最近では、生理的な効果を持ち、しかも環境に安全な天然物の利用に関心が寄せられている。野草は至る所に自生しているため、容易にそして安価に手に入れやすく、幅広い利用が考えられる。そこで、本研究は(1)野草の防臭あるいは消臭効果の検索(2)抗菌性試験系と消臭活性試験系とによる効果の確認(3)防臭あるいは消臭効果を有する野草の有効成分の検討(4)食品への適用の有効性、の目的にしたがって検討を行った。

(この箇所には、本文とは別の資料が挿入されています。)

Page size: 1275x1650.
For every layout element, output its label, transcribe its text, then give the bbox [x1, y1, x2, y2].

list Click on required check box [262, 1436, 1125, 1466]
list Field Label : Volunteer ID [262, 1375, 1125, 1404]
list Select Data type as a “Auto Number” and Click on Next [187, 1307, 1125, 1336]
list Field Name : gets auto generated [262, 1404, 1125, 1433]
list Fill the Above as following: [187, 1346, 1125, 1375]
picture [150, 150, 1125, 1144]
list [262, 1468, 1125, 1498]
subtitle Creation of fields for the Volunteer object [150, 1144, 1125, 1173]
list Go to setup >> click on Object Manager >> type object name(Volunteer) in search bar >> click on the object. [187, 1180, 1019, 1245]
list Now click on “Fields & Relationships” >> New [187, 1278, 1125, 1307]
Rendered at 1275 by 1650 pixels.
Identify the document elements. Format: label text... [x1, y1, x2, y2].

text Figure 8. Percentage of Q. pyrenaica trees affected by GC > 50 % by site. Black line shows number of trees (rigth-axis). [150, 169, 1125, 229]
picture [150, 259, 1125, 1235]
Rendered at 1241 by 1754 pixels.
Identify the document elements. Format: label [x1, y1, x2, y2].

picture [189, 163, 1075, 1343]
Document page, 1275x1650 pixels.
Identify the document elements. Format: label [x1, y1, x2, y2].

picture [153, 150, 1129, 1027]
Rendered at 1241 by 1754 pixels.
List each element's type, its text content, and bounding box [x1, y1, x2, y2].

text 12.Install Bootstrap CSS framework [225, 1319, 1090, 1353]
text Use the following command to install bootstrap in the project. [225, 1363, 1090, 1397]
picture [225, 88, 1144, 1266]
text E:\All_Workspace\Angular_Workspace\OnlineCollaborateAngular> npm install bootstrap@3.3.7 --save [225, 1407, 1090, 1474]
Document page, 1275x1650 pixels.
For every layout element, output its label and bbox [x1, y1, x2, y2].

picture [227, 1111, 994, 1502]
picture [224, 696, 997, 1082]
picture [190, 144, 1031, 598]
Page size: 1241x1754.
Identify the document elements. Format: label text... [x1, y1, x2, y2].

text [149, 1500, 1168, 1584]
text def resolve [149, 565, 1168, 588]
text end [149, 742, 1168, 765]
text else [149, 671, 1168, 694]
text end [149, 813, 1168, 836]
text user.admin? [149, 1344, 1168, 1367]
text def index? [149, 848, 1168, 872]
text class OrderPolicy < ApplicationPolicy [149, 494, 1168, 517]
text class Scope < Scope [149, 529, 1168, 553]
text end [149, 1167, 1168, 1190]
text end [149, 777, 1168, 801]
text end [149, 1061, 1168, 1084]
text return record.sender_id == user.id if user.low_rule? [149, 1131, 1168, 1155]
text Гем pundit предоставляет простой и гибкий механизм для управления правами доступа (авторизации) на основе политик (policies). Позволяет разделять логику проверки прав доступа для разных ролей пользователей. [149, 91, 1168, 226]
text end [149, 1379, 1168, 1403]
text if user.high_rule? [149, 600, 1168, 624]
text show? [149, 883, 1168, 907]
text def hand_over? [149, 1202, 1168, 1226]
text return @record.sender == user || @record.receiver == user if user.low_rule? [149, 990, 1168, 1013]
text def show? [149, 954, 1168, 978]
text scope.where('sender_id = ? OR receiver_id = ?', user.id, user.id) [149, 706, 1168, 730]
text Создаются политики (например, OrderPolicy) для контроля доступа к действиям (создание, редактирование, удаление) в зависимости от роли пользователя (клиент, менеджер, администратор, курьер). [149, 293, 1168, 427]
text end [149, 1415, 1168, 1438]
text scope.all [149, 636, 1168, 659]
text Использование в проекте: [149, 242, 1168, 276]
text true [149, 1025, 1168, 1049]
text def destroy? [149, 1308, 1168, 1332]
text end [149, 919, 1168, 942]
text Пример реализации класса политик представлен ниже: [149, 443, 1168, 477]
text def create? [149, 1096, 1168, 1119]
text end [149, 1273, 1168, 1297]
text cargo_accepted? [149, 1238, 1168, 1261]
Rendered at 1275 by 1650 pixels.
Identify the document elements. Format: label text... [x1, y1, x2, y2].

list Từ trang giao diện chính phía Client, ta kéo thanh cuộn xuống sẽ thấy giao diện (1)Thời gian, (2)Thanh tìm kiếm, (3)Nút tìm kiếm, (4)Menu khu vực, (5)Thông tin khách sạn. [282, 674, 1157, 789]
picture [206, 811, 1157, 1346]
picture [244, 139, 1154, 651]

得られた結果は次に示すとおりである。1.悪臭発生のモデル食品としてブタ小腸を用いて野草の防臭効果を検討した結果、ブタ小腸に存在する嫌気性菌の増殖を著しく抑制し、悪臭の発生を顕著に抑える野草として、タンポポを見出すことができた。2.メチルメルカプタンを指標として野草の消臭力を測定した結果、高い消臭効果を有する野草を見出すことができた。中でも消臭率の高かった8種類の野草(タカサブロウ、セイタカアワダチソウ、ホウキギク、ヨモギ、アメリカセンダングサ、タンポポ、ノアザミ、オニノゲシ)は、いずれもキク科植物であった。3.Proteus mirabilisに対する野草の抗菌力を測定した結果、強い抗菌力を示す野草として、タカサブロウ(キク科)とイタドリ(タデ科)を見出すことができた。4.消臭効果の顕著であったドクダミとタンポポから、それぞれ消臭性成分を分離することができた。ドクダミとタンポポは薬用植物として、また食べられる野草としても利用されている。そのため、安全性については比較的高いものと考えられる。